The invited speakers Gonzalo Brito, Sarah El Kazdadi and Manuel Drehwald had particularly interesting talks. Gonzalo presented a Lattice-Boltzmann CFD solver as an application of rayon, Rusts multithreading library. Sarah presented faer-rs, an implementation of low-dimensional linear algebra routines which could in the future be used as a backend to popular crates such as nalgebra or ndarray. Manuel’s talk evolved around a heavily modified version of the rust compiler called rust-enzyme to bring auto-differentiation to the Rust language.

A common problem and question of many attendees was regarding GPU-specific functionality and libraries.

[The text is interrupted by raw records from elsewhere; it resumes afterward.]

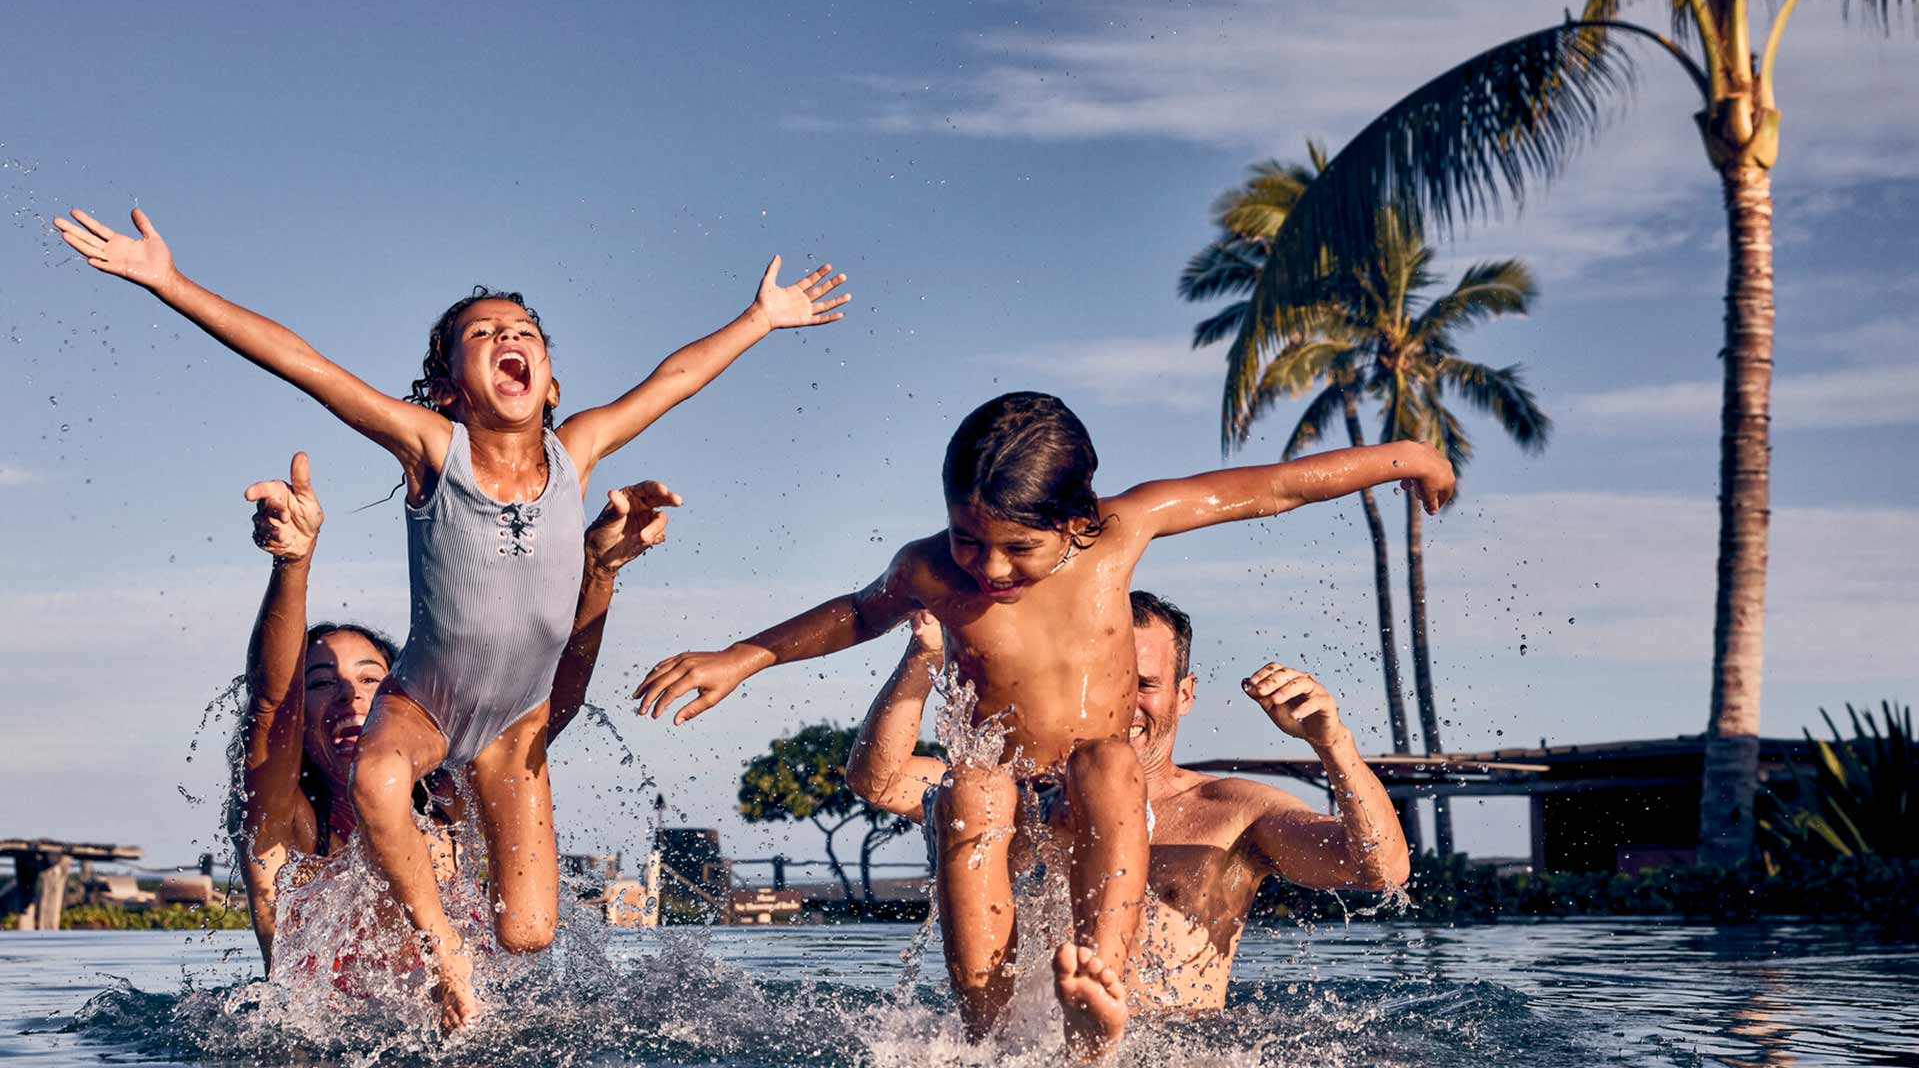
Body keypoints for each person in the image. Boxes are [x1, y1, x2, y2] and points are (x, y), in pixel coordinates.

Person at [55, 206, 849, 1028]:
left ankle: (467, 945)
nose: (510, 335)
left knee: (532, 932)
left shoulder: (577, 449)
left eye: (524, 329)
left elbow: (670, 381)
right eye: (482, 333)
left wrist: (762, 318)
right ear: (445, 387)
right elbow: (306, 364)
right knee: (377, 775)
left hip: (515, 726)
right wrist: (168, 281)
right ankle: (442, 951)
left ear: (550, 377)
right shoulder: (434, 450)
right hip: (428, 702)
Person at [635, 390, 1451, 1057]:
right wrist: (743, 656)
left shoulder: (1123, 531)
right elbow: (857, 614)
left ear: (1078, 518)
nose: (988, 569)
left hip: (1099, 782)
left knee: (1106, 763)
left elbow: (1273, 487)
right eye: (968, 540)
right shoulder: (929, 569)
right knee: (973, 784)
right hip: (1011, 785)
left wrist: (1404, 457)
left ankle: (1098, 994)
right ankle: (985, 1035)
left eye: (1017, 547)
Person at [845, 598, 1409, 1018]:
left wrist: (1333, 744)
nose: (1123, 703)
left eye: (1144, 684)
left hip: (1174, 1046)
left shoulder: (1234, 811)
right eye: (1108, 681)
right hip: (1018, 1048)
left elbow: (1379, 869)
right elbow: (880, 779)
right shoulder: (1012, 796)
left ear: (1183, 695)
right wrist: (923, 659)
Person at [236, 449, 674, 973]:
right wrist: (294, 562)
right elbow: (269, 706)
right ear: (300, 725)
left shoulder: (449, 801)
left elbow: (546, 706)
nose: (350, 696)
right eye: (322, 683)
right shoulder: (286, 827)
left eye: (372, 678)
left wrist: (599, 571)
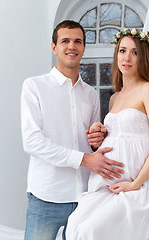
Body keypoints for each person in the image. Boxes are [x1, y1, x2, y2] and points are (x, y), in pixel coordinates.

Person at [20, 20, 124, 240]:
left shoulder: (91, 94)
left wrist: (98, 138)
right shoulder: (34, 86)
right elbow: (32, 142)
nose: (72, 46)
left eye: (78, 41)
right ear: (54, 47)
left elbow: (92, 143)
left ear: (84, 48)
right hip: (46, 195)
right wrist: (85, 159)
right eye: (65, 40)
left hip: (84, 197)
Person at [66, 28, 149, 240]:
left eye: (134, 52)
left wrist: (135, 184)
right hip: (106, 181)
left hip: (138, 183)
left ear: (144, 57)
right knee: (74, 225)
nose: (127, 58)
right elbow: (119, 135)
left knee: (90, 231)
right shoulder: (115, 98)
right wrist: (100, 135)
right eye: (122, 50)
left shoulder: (148, 90)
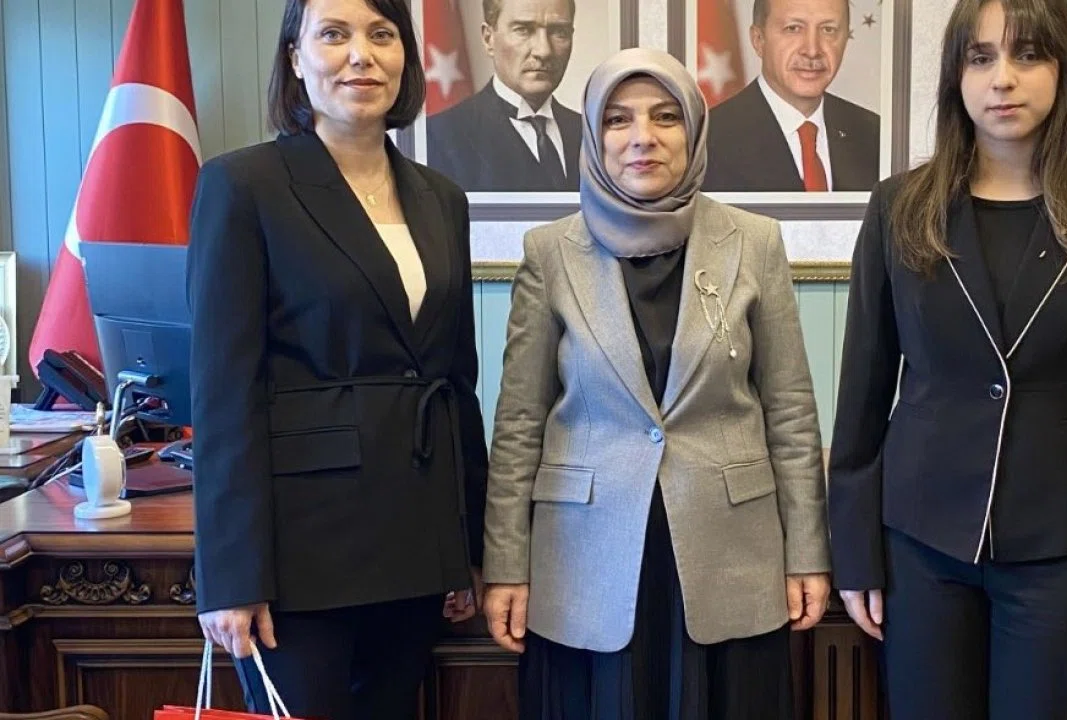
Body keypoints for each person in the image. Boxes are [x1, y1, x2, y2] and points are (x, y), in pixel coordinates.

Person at [826, 0, 1067, 717]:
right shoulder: (900, 208)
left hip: (1064, 551)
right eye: (980, 57)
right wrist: (854, 553)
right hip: (920, 545)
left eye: (1028, 54)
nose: (1002, 78)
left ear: (1063, 68)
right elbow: (862, 394)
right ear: (956, 75)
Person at [481, 47, 831, 720]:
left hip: (729, 555)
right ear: (593, 135)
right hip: (586, 562)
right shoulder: (550, 253)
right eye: (618, 119)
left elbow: (790, 412)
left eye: (666, 117)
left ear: (694, 130)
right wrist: (505, 564)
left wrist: (807, 553)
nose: (643, 136)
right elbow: (519, 425)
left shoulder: (753, 242)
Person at [187, 0, 487, 718]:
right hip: (304, 557)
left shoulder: (441, 198)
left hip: (415, 544)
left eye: (382, 35)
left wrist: (469, 545)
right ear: (295, 57)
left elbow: (456, 383)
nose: (362, 55)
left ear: (405, 56)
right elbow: (225, 394)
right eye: (333, 34)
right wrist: (230, 575)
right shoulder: (245, 186)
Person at [703, 0, 879, 193]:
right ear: (758, 40)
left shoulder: (874, 135)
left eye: (828, 30)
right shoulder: (708, 140)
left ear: (845, 39)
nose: (812, 51)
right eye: (793, 28)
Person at [425, 0, 582, 191]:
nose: (544, 51)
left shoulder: (592, 135)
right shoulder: (437, 137)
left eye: (559, 32)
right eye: (523, 30)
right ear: (488, 39)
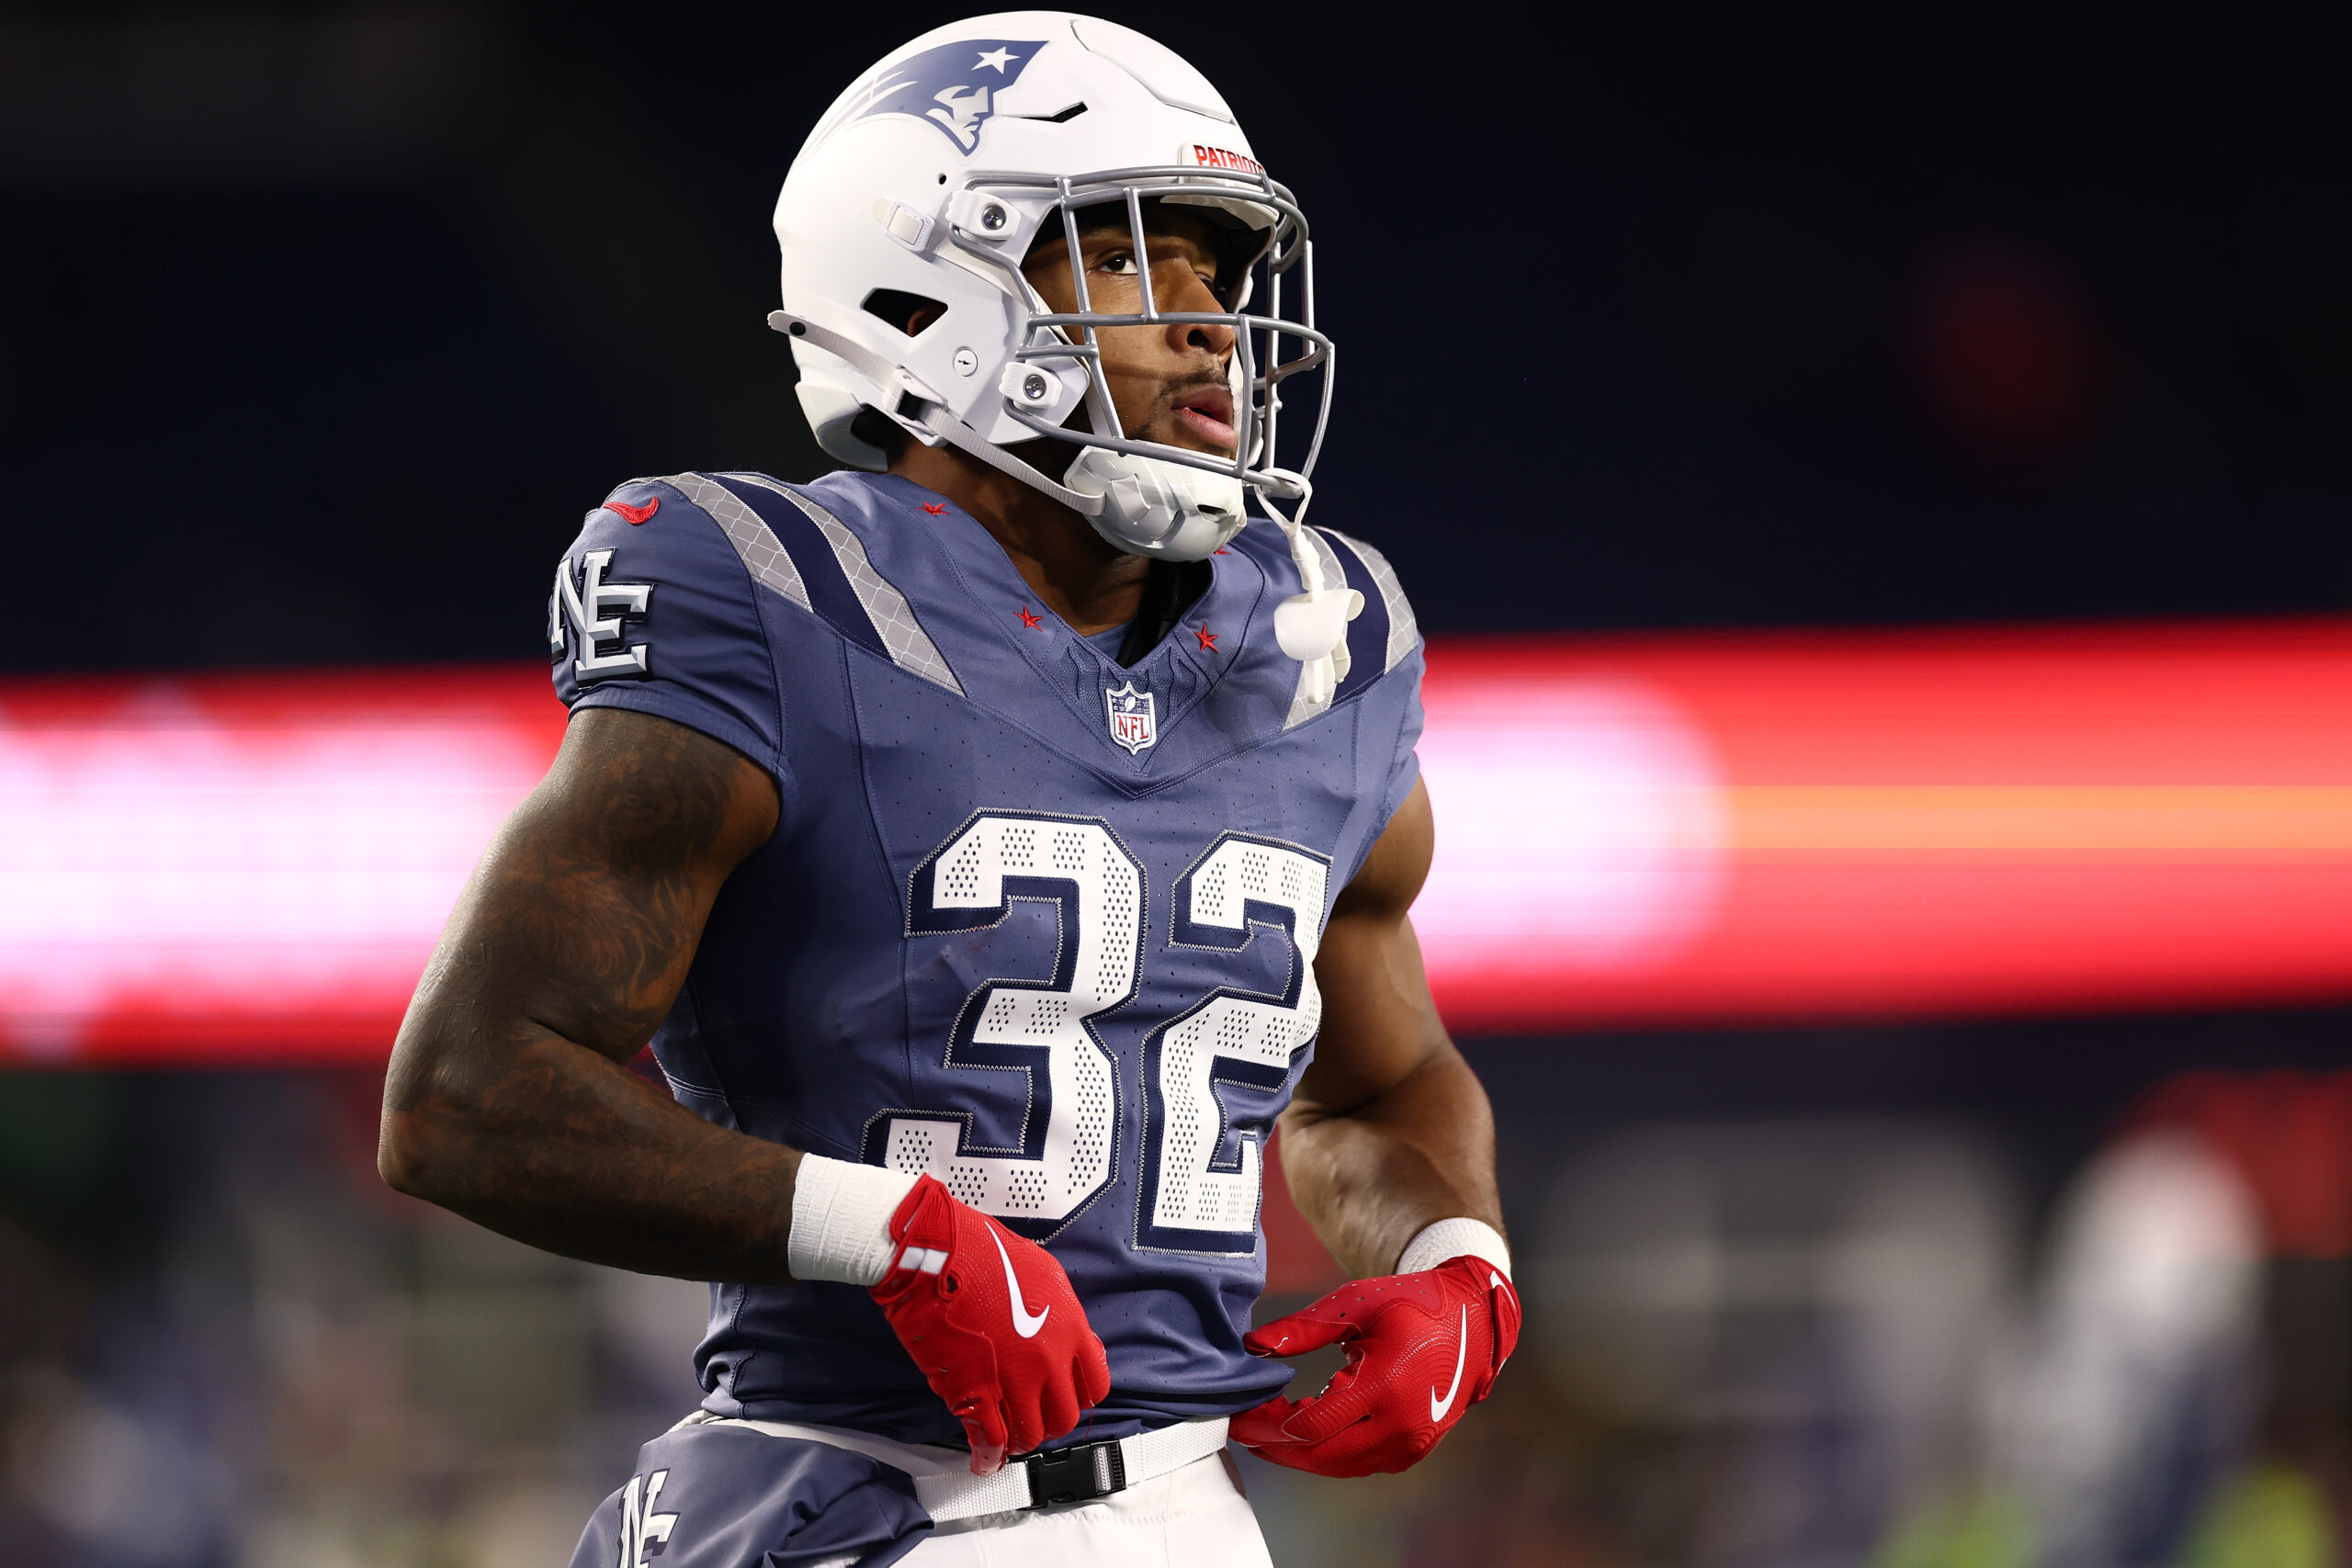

At the moment, there does not seem to be a unified crate which the community has agreed upon to use or that even offers every feature desirable. wgpu aims to provide a useful graphics API which can also be exploited for numerical computations. rust-cuda and rust-gpu are two other crates in this space. While wgpu and rust-gpu compile native Rust code to SPIR-V, rust-cuda provides direct access to low-level bindings of the CUDA framework by NVIDIA. Similarly, there exist libraries functioning as wrappers for popular C++ graphics libraries such as arrayfire-rust. For the next conference, I am looking forward to more interesting talks tackling this problem.

All together, I can only say positive things about the event and I hope to be attending again in the near future.